### WRITTEN INSTRUCTION
Reproduce every line of the records below word for word.

----- EXERCISE INPUT -----

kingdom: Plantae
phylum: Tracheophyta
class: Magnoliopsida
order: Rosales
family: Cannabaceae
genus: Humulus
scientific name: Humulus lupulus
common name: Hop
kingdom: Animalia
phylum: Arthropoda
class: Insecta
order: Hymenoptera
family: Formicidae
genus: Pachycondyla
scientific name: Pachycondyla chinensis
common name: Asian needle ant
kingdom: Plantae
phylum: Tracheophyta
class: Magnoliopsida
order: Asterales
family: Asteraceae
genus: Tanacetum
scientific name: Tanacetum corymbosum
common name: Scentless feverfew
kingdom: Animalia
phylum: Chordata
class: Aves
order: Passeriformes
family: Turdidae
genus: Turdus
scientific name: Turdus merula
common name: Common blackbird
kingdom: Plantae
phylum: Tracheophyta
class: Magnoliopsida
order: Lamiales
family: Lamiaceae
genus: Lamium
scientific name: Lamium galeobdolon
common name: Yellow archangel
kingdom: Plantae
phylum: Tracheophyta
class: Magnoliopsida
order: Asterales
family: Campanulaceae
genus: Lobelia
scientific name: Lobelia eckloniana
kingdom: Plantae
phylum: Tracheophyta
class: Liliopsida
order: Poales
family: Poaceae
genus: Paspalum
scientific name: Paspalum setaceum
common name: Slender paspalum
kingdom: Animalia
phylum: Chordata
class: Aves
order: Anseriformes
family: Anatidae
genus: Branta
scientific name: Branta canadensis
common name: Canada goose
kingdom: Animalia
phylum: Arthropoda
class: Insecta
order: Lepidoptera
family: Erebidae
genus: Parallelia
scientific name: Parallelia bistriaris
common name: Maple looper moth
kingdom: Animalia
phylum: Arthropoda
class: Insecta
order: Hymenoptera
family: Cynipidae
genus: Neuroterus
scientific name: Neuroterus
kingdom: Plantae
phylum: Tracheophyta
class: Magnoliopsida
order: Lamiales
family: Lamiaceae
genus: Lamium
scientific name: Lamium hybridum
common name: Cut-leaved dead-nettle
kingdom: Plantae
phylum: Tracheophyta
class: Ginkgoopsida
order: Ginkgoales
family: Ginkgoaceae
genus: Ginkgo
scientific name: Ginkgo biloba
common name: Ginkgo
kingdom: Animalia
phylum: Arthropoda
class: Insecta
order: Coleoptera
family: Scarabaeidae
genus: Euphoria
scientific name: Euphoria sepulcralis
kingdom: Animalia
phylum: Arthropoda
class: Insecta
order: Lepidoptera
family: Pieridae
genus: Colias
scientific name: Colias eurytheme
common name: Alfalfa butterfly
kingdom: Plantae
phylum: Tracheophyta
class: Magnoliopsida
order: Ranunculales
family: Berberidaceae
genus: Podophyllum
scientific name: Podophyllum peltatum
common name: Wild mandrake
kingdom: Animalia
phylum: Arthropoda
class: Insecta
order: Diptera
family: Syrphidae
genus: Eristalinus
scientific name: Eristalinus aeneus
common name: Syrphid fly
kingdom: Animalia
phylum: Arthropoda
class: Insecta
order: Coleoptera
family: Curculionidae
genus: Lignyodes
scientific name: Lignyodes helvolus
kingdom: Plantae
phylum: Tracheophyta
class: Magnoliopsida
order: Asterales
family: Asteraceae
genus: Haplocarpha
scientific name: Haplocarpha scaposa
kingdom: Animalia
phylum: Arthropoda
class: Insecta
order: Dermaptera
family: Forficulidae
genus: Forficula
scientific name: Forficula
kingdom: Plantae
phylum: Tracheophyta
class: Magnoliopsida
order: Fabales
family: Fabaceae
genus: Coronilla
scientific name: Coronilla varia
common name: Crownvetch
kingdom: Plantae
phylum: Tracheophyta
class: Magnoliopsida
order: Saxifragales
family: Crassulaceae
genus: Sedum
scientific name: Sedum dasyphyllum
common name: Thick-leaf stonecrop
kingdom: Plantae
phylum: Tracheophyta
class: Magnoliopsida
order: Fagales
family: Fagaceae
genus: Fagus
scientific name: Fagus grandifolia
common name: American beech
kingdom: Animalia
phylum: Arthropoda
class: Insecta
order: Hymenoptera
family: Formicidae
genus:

-----

### TASK OUTPUT
kingdom: Plantae
phylum: Tracheophyta
class: Magnoliopsida
order: Rosales
family: Cannabaceae
genus: Humulus
scientific name: Humulus lupulus
common name: Hop
kingdom: Animalia
phylum: Arthropoda
class: Insecta
order: Hymenoptera
family: Formicidae
genus: Pachycondyla
scientific name: Pachycondyla chinensis
common name: Asian needle ant
kingdom: Plantae
phylum: Tracheophyta
class: Magnoliopsida
order: Asterales
family: Asteraceae
genus: Tanacetum
scientific name: Tanacetum corymbosum
common name: Scentless feverfew
kingdom: Animalia
phylum: Chordata
class: Aves
order: Passeriformes
family: Turdidae
genus: Turdus
scientific name: Turdus merula
common name: Common blackbird
kingdom: Plantae
phylum: Tracheophyta
class: Magnoliopsida
order: Lamiales
family: Lamiaceae
genus: Lamium
scientific name: Lamium galeobdolon
common name: Yellow archangel
kingdom: Plantae
phylum: Tracheophyta
class: Magnoliopsida
order: Asterales
family: Campanulaceae
genus: Lobelia
scientific name: Lobelia eckloniana
kingdom: Plantae
phylum: Tracheophyta
class: Liliopsida
order: Poales
family: Poaceae
genus: Paspalum
scientific name: Paspalum setaceum
common name: Slender paspalum
kingdom: Animalia
phylum: Chordata
class: Aves
order: Anseriformes
family: Anatidae
genus: Branta
scientific name: Branta canadensis
common name: Canada goose
kingdom: Animalia
phylum: Arthropoda
class: Insecta
order: Lepidoptera
family: Erebidae
genus: Parallelia
scientific name: Parallelia bistriaris
common name: Maple looper moth
kingdom: Animalia
phylum: Arthropoda
class: Insecta
order: Hymenoptera
family: Cynipidae
genus: Neuroterus
scientific name: Neuroterus
kingdom: Plantae
phylum: Tracheophyta
class: Magnoliopsida
order: Lamiales
family: Lamiaceae
genus: Lamium
scientific name: Lamium hybridum
common name: Cut-leaved dead-nettle
kingdom: Plantae
phylum: Tracheophyta
class: Ginkgoopsida
order: Ginkgoales
family: Ginkgoaceae
genus: Ginkgo
scientific name: Ginkgo biloba
common name: Ginkgo
kingdom: Animalia
phylum: Arthropoda
class: Insecta
order: Coleoptera
family: Scarabaeidae
genus: Euphoria
scientific name: Euphoria sepulcralis
kingdom: Animalia
phylum: Arthropoda
class: Insecta
order: Lepidoptera
family: Pieridae
genus: Colias
scientific name: Colias eurytheme
common name: Alfalfa butterfly
kingdom: Plantae
phylum: Tracheophyta
class: Magnoliopsida
order: Ranunculales
family: Berberidaceae
genus: Podophyllum
scientific name: Podophyllum peltatum
common name: Wild mandrake
kingdom: Animalia
phylum: Arthropoda
class: Insecta
order: Diptera
family: Syrphidae
genus: Eristalinus
scientific name: Eristalinus aeneus
common name: Syrphid fly
kingdom: Animalia
phylum: Arthropoda
class: Insecta
order: Coleoptera
family: Curculionidae
genus: Lignyodes
scientific name: Lignyodes helvolus
kingdom: Plantae
phylum: Tracheophyta
class: Magnoliopsida
order: Asterales
family: Asteraceae
genus: Haplocarpha
scientific name: Haplocarpha scaposa
kingdom: Animalia
phylum: Arthropoda
class: Insecta
order: Dermaptera
family: Forficulidae
genus: Forficula
scientific name: Forficula
kingdom: Plantae
phylum: Tracheophyta
class: Magnoliopsida
order: Fabales
family: Fabaceae
genus: Coronilla
scientific name: Coronilla varia
common name: Crownvetch
kingdom: Plantae
phylum: Tracheophyta
class: Magnoliopsida
order: Saxifragales
family: Crassulaceae
genus: Sedum
scientific name: Sedum dasyphyllum
common name: Thick-leaf stonecrop
kingdom: Plantae
phylum: Tracheophyta
class: Magnoliopsida
order: Fagales
family: Fagaceae
genus: Fagus
scientific name: Fagus grandifolia
common name: American beech
kingdom: Animalia
phylum: Arthropoda
class: Insecta
order: Hymenoptera
family: Formicidae
genus:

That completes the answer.